Looking at the disassembly shows us that the compiler tried doing something nice for us - it just calculated the whole thing at compile time and replaced with a single number.

The optimized code is just a one-liner:

011F1000  vmovss      xmm0,dword ptr [__real@c3c56f11 (011F2118h)]  

My question is: Is this a compiler bug (which I should report) or is it wrong usage of fp:fast?

like image 603
Asaf Avatar asked Nov 23 '17 22:11

Asaf


1 Answers

I'm seeing the same thing here. I think I found the issue: hoursToMicroseconds(24) is overflowing. It shouldn't, as the expression should be converted to unsigned long long before the multiplication with 1000000LL. But if you cast that result back to an unsigned int, you'll get 500654080 rather than 86400000000. So the whole calculation eventually boils down to -394.868.

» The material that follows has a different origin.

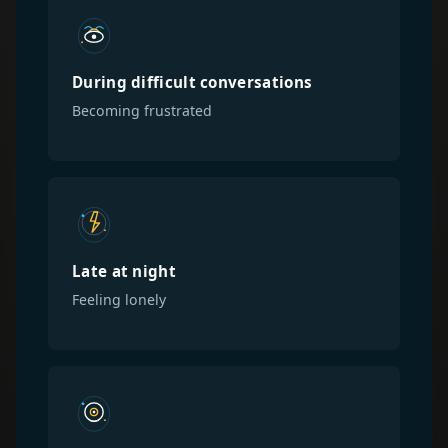
During difficult conversations
Becoming frustrated
Late at night
Feeling lonely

I would definitely say this is a compiler bug. It seems you can circumvent it by casting the unsigned long long result to double first.

EDIT

You know what else is funny? If you make all your functions constexpr, and also declare result as constexpr in main(), it will produce the right result. So there are apparently two separate code paths in the compiler that can compute the value at compile time, and one of them is broken.